Showing posts with label reorganization. Show all posts
Showing posts with label reorganization. Show all posts

Monday, July 8, 2019

Bankruptcy: Absolute Priority Rule

             Two bankruptcy cases well explain the rights of parties to contribute new value upon bankruptcy reorganization. 
     In In Re Woodscape Limited Partnership the United States Bankruptcy Court for the District of Maryland at Rockville held that the owners of the debtor corporation have an independent right to contribute new value to the reorganization, and in exchange may receive an interest in the reorganized debtor, which is equivalent to the new contribution. This decision was contrary to In Re Greyston III Joint Venture
     In Travelers Ins. Co. v. Bryson a Bankruptcy Court in North Carolina ruled that a provision in a debtor reorganization plan which limited the right to contribute new capital to the debtor's partners, as well as the right to the return of their new capital prior to recovery by an unsecured creditor, is not fair and equitable to the unsecured creditor. 
     Commercial creditors should carefully consider contributing new capital to debtor business. In some instances, the investment may be wise.


Monday, September 15, 2014

Bankruptcy: Redemption - Exercising the Right of Redemption

     Can debtors exercise the right of redemption after discharge has been ordered?
     A decision by Judge Krumm for the Western District of Virginia appears to have answered this question. The case was In Re Hawkins. The debtors sought to reaffirm the bank loan secured by their Dodge Colt. The debtors later learned of Bankruptcy Code §722 redemption rights, and sought to redeem instead of reaffirm. Before redemption was achieved, the chapter 7 discharge was granted. The creditor opposed the motion and alleged that debtors' right of redemption expired when they were discharged in bankruptcy. The court found for the debtors and held that the debtors' discharge did not bar their motion for redemption under § 722. Debtors were clearly entitled to reaffirm debts after discharge under 11 U.S.C.S. § 524. While 11 U.S.C.S. § 722 was silent on whether they were allowed to redeem property after discharge, the court found that it was Congress' intent to consider the concepts of reaffirmation and redemption together. The court reasoned that although the Code is silent as to when debtors may exercise their right to redeem, since concepts from reaffirmation and redemption were considered by Congress together, the time frame for exercising one option should be applicable to the other option. Therefore, the time frame for exercising redemption rights was the same as that for exercising reaffirmation rights.

----------

• _Problem statement_
Continue the bankruptcy law posts above, picking up right after their final sentence.

• _Dataset content_
----------

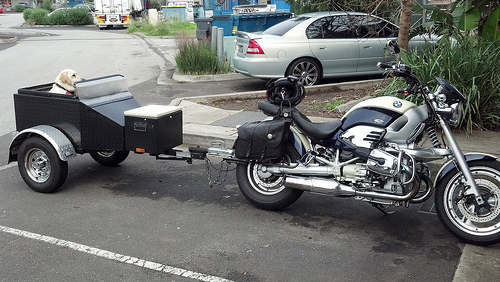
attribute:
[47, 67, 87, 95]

----------

• _Reply_
     Right to redeem / repossess property in Chapter 13 cases:
     In the case of Tidewater Finance Co. v. Moffett, the Fourth Circuit Court of Appeals ruled that a Chapter 13 debtor was entitled to the return of her car, which had been repossessed by a finance company. This decision affirmed the original bankruptcy court decision, as well as the appellate decision of the District Court.
     In Moffett, the debtor, in her reorganization plan, exercised her right to redeem under the Virginia Uniform Commercial Code (“UCC”); the plan provided for full payment of her debt to the finance company, plus interest on the delinquent payments.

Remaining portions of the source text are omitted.